Adam was silent for a long moment. The only sound was the hum of the engine and the wind whistling past the side mirrors.

"I remember," he said. His voice was devoid of malice. It was the voice of a man stating the weather. "It was an observation of fact. Their lives exist within a very narrow margin of error. One gust of wind, one mechanical failure, one... twitch from someone like me. And they cease to be."

"That 'margin of error' is called civilization, Adam," I said, turning in my seat to face him. "It's built on the idea that those with the power to twitch the wheel choose not to."

Adam tilted his head slightly, a small, curious gesture. "But why? If a lion walks through a field of mice, does the lion consider it a 'choice' not to step on them? No. The lion simply moves. If a mouse is crushed, it is because the mouse was underfoot. It isn't an act of cruelty. It's just the difference in scale."

A cold knot tightened in my stomach. I had spent thirty-six years perfecting their bodies, balancing their energies, and hardening their spirits. I had prepared them to be weapons, to be survivors, to be gods. But sitting here, watching the calm, handsome profile of my son, I realized I might have forgotten the most important part of the experiment.

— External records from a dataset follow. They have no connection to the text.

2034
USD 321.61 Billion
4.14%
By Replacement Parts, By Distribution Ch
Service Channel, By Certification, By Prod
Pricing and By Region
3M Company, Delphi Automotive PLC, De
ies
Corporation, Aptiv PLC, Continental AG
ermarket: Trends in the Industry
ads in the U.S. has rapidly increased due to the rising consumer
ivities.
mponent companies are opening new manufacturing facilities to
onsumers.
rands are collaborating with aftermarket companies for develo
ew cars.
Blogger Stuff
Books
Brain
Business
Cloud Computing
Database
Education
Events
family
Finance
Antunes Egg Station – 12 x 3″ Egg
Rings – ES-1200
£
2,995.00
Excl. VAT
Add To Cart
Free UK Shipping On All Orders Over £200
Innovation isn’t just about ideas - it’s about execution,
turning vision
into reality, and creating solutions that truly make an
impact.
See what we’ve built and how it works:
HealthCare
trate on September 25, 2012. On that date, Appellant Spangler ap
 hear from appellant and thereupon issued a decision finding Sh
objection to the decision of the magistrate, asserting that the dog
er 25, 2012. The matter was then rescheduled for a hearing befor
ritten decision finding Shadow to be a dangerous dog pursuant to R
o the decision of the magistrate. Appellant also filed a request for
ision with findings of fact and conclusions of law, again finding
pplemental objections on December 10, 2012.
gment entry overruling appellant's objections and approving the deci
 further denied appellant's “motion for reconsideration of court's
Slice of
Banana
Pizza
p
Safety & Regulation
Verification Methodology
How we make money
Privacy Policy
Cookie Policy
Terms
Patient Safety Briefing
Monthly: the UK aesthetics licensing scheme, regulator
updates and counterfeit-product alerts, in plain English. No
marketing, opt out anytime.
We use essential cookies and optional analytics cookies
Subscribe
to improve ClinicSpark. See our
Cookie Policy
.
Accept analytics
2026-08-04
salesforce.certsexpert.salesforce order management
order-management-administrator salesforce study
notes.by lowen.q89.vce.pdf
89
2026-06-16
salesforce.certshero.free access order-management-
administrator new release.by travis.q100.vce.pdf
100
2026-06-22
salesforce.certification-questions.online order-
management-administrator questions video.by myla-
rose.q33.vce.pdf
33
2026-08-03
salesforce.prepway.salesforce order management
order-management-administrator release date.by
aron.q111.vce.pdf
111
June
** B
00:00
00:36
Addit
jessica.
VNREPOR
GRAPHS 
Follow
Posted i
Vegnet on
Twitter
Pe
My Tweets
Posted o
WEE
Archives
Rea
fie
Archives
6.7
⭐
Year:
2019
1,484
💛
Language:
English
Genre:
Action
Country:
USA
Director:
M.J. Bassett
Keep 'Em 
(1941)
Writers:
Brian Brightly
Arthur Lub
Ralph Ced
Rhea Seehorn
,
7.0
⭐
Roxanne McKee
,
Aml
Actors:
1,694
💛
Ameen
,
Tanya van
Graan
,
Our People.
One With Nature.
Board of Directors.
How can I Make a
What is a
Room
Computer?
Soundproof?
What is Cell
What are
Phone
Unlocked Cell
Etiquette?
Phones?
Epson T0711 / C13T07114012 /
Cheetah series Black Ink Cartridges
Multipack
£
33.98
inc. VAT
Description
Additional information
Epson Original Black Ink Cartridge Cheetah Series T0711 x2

I had given them the power of the Pinnacle, but I hadn't given them a reason to care about the Blue-tier world.

"Human life isn't a scale of power, Adam. It's a scale of experience," I said, trying to keep my voice from trembling. "That woman in the convertible... she has a mother. She has a favorite song. She has memories that are just as vivid to her as yours are to you."

"Her memories are fleeting, Father," Adam countered. "They are written in sand. My memories—our memories—are written in the Impulse. We are permanent. They are... temporary."

He looked at me then, just for a second. His eyes weren't abyssal or glowing; they were just dark, deep pools of logic.

"You taught me to value efficiency," Adam continued. "You taught me that logic is the only universal truth. Logically, the lives of ten thousand 'fragile' people do not outweigh the potential of one being like me. If the Council comes for us, and those people are in the way... would you have me die to save them?"

I didn't have an answer. I had raised him to be a survivor in a world that would want to dissect him. I had told him he was special. Now, he was simply taking my lessons to their natural, terrifying conclusion.

"I saw the way you looked at Vance," I said, changing the subject slightly. "You didn't just want to stop him. You were studying how he broke."

"I wanted to see the limit of a 'pure' user," Adam admitted. "He was so certain of his superiority. It was fascinating to see that certainty vanish when the physics changed. But once he was broken, he was no longer interesting. He was just... more debris."

I looked out the window, watching the dark silhouettes of the trees. I thought of her. She had been a storm, yes—violent and unpredictable—but she had loved the world. She had fought for the "mice." Adam had her power, her calm, and her face, but he was missing her heart.

"If you see them as debris, Adam, you will eventually become a monster. And monsters are always hunted down. Not because they are evil, but because they are a malfunction in the system."

Adam gripped the wheel a little tighter. For the first time, a flicker of something—displeasure? doubt?—crossed his face.

"I am not a malfunction, Father," he said softly. "I am your masterpiece."

"Even a masterpiece can be a tragedy," I whispered.

We drove on into the night. I realized then that my greatest challenge wouldn't be hiding from the Council or fighting Sentinels. It would be teaching a god how to be a neighbor. Because if I failed, the world wouldn't just be at war with my sons.

The world would be their playground. And I knew how children treated their toys when they were done playing.